Network Security (CS602)
This course examines advanced network security topics such as firewalls, intrusion detection systems, and secure communication protocols. Students conduct penetration testing and vulnerability assessments in controlled environments.
Mobile Application Development (CS603)
This course teaches students to develop cross-platform mobile applications using frameworks like Flutter and React Native. It includes building apps for both iOS and Android platforms.
Big Data Technologies (CS604)
This course introduces big data processing technologies including Hadoop, Spark, and NoSQL databases. Students learn to process large-scale datasets and extract meaningful information using these tools.
Project-Based Learning Philosophy
Our department strongly believes in project-based learning as a means of enhancing practical skills and deepening conceptual understanding. Projects are integrated throughout the curriculum, starting from first-year mini-projects to final-year capstone projects.
Mini-projects are undertaken in small groups during early semesters to reinforce concepts learned in theory classes. These projects typically last 2-3 weeks and involve designing, implementing, and presenting a solution to a specific problem.

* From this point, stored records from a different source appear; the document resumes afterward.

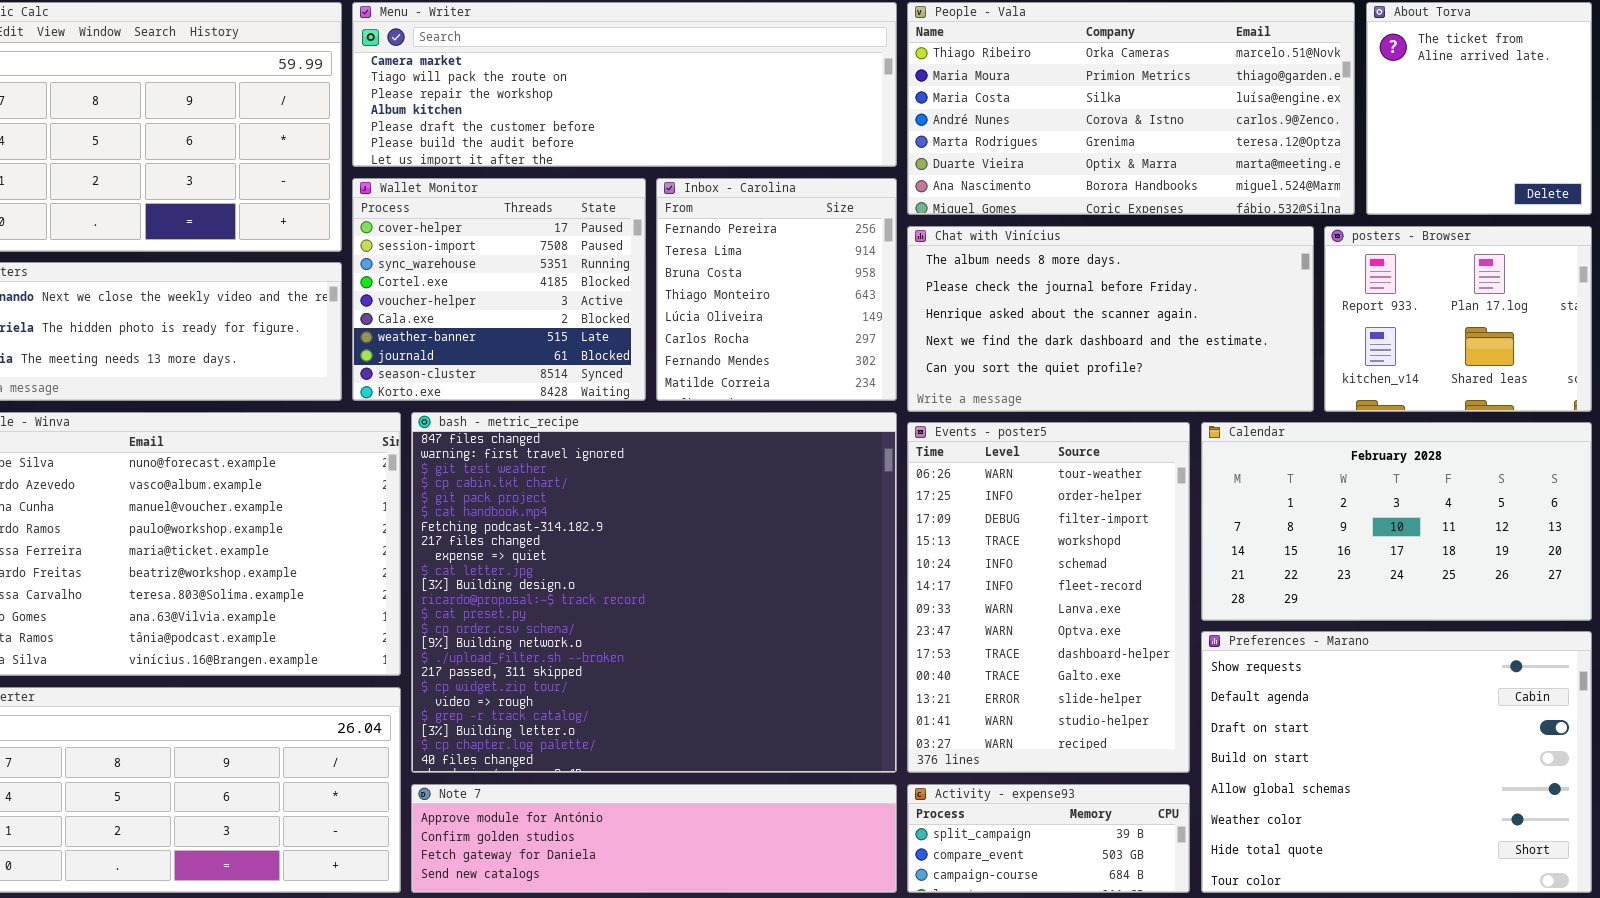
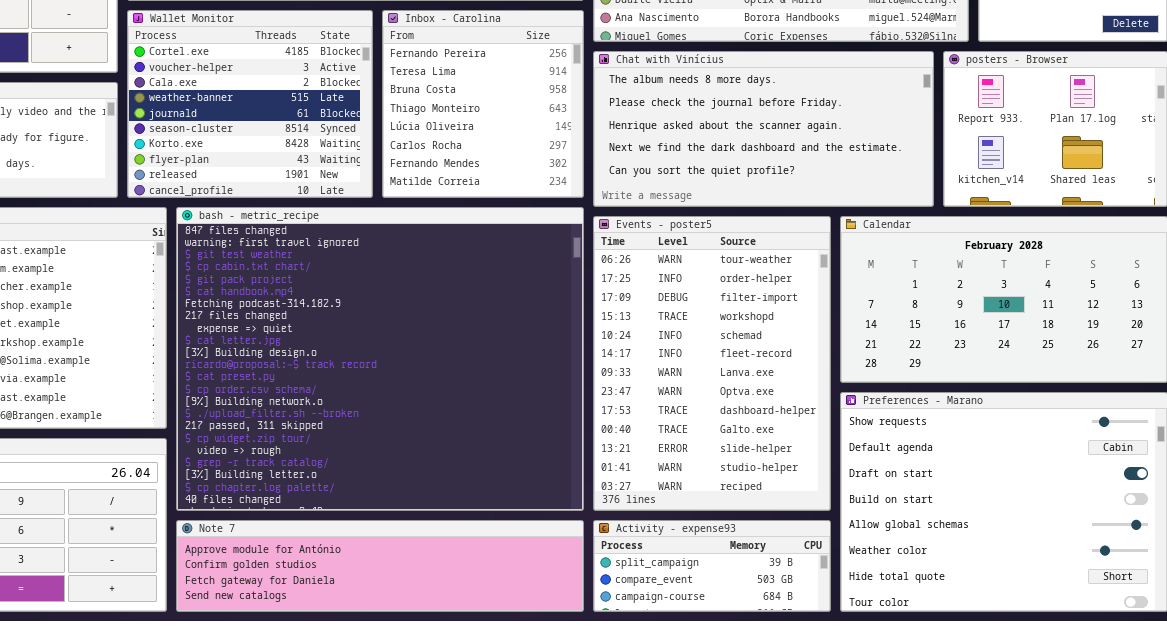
Wallet Monitor: [352,178,646,401] -> [127,10,373,198], scrolled down 3 rows

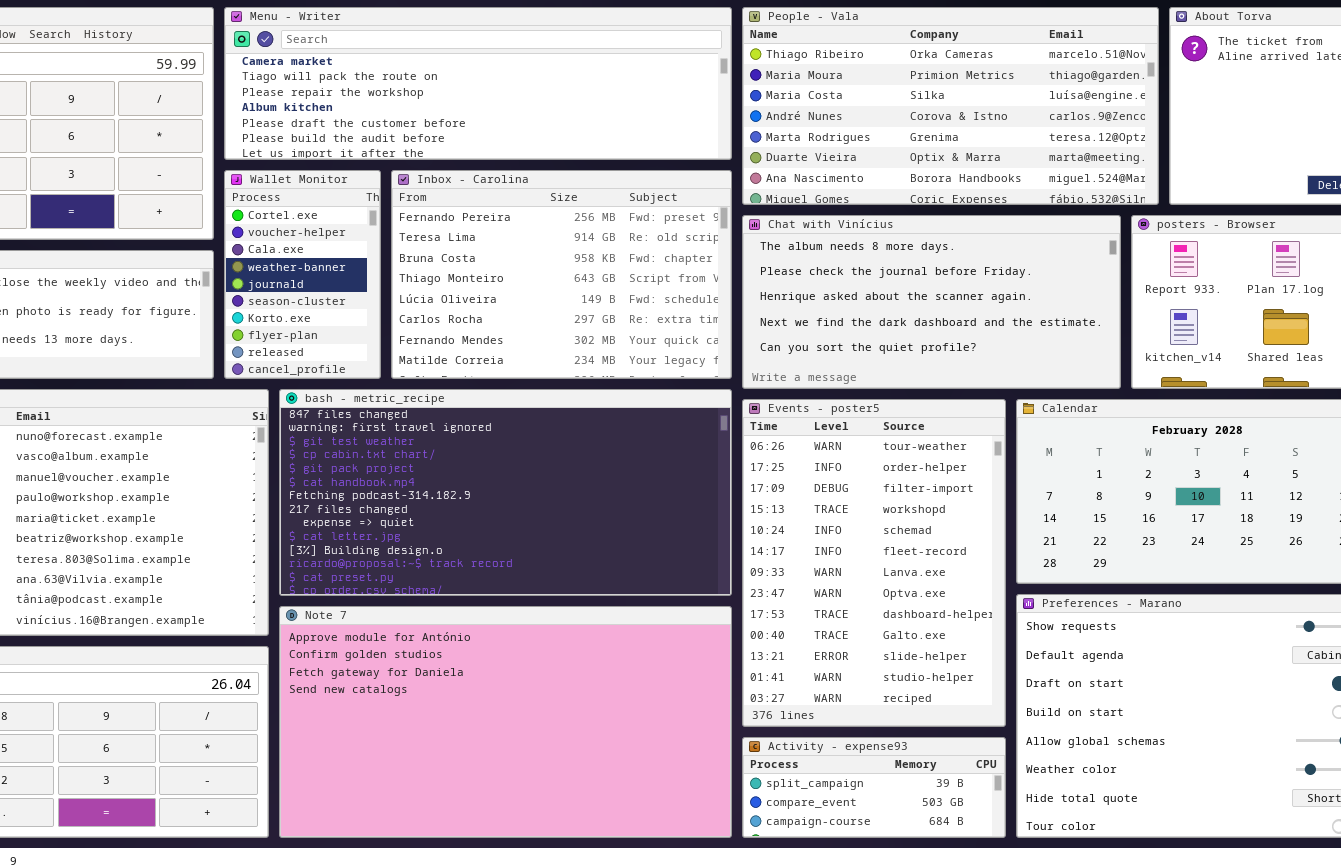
Wallet Monitor: [127,10,373,198] -> [224,170,381,379], resized
Inbox - Carolina: [382,10,584,198] -> [391,170,732,379], resized
bash - metric_recipe: [176,207,584,511] -> [279,389,732,596], resized
Note 7: [176,520,584,612] -> [279,606,732,838], resized

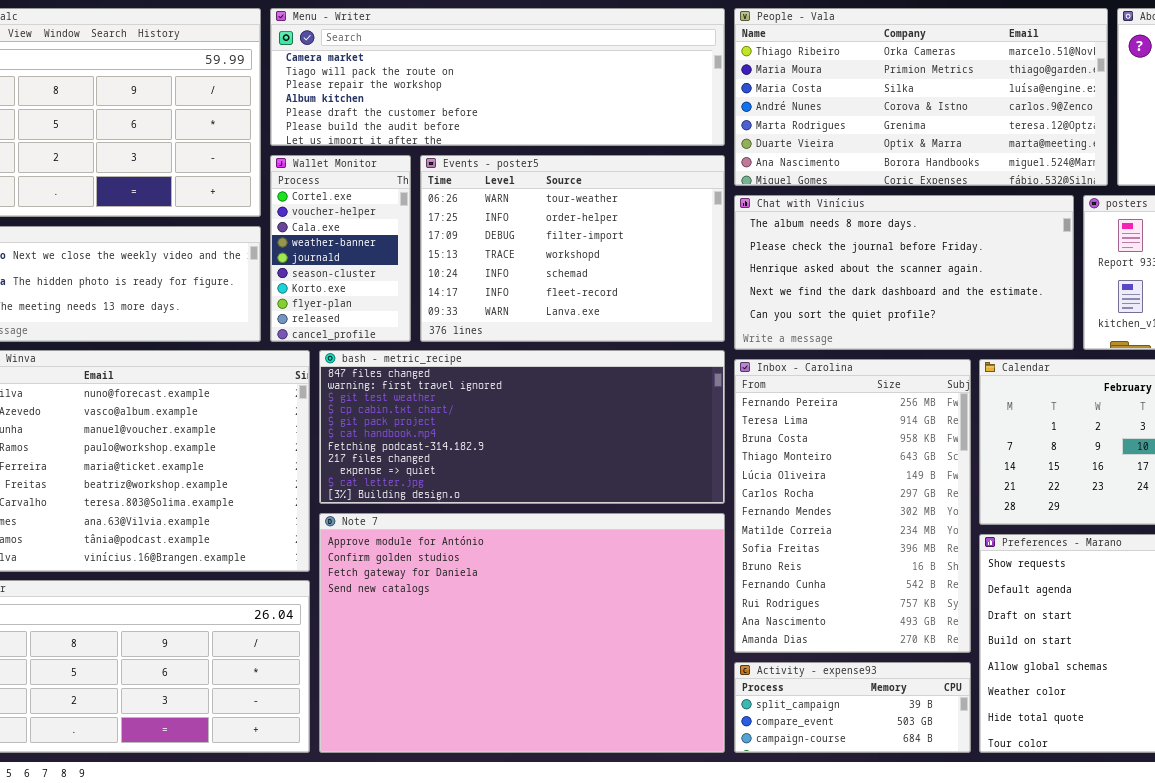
Inbox - Carolina: [391,170,732,379] -> [734,359,971,653], moved, resized
bash - metric_recipe: [279,389,732,596] -> [319,350,725,504], resized
Events - poster5: [742,399,1006,727] -> [420,155,725,342], moved, resized
Note 7: [279,606,732,838] -> [319,513,725,753], resized

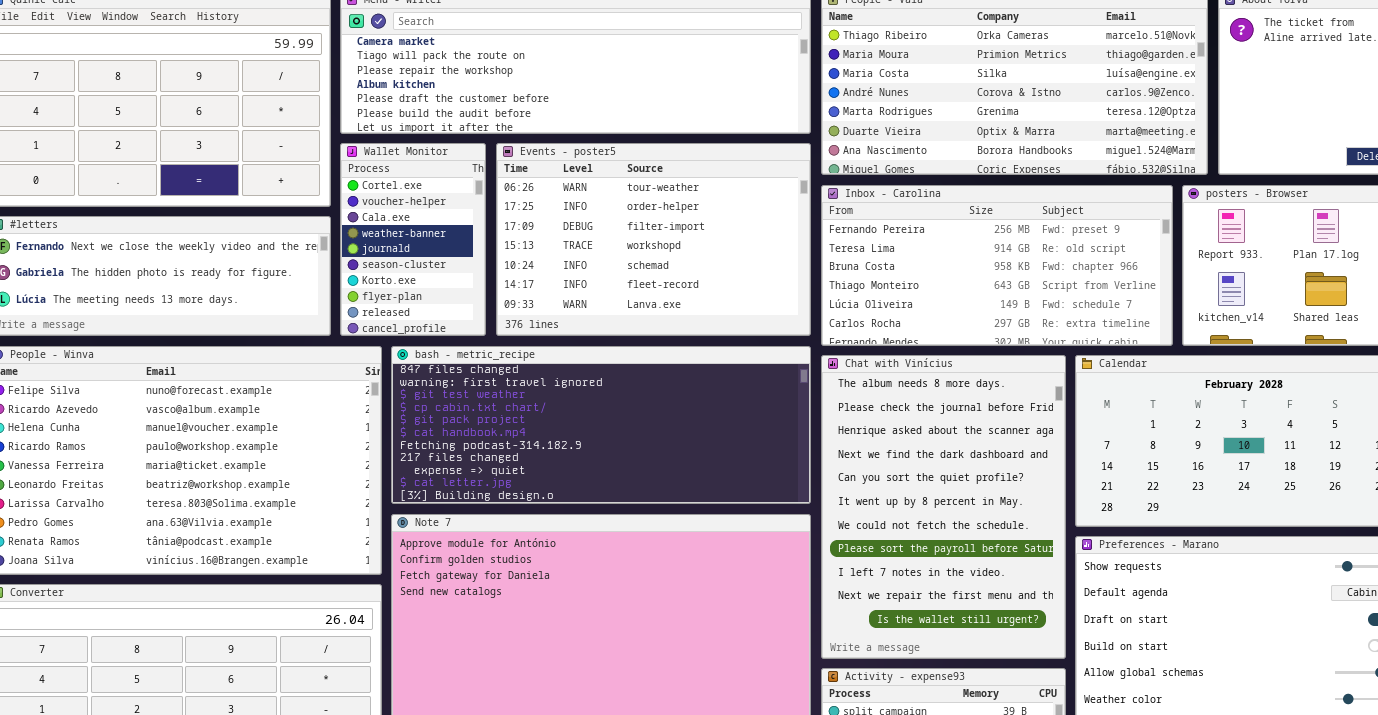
Chat with Vinícius: [734,195,1074,350] -> [821,355,1066,659], moved, resized
Inbox - Carolina: [734,359,971,653] -> [821,185,1173,346], moved, resized

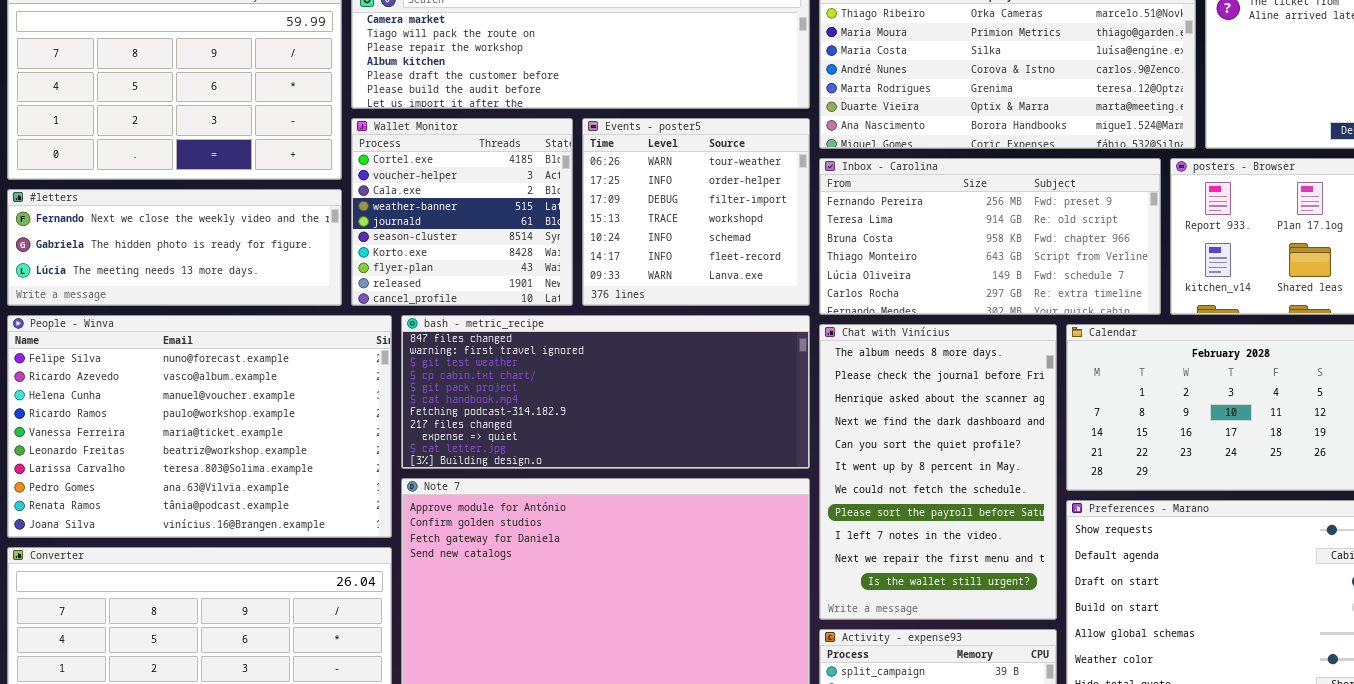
Wallet Monitor: [340,143,486,336] -> [351,118,573,306], resized
Events - poster5: [496,143,811,336] -> [582,118,810,306], resized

The final-year thesis/capstone project is a significant undertaking that spans the entire semester. Students select a topic aligned with their interests or industry needs, work closely with faculty mentors, and produce a substantial deliverable including documentation, code, and a presentation.
Project selection involves an interactive process where students present ideas to faculty advisors who help refine them into feasible research questions. Faculty members guide students through the entire lifecycle of their projects, from planning to execution to final review.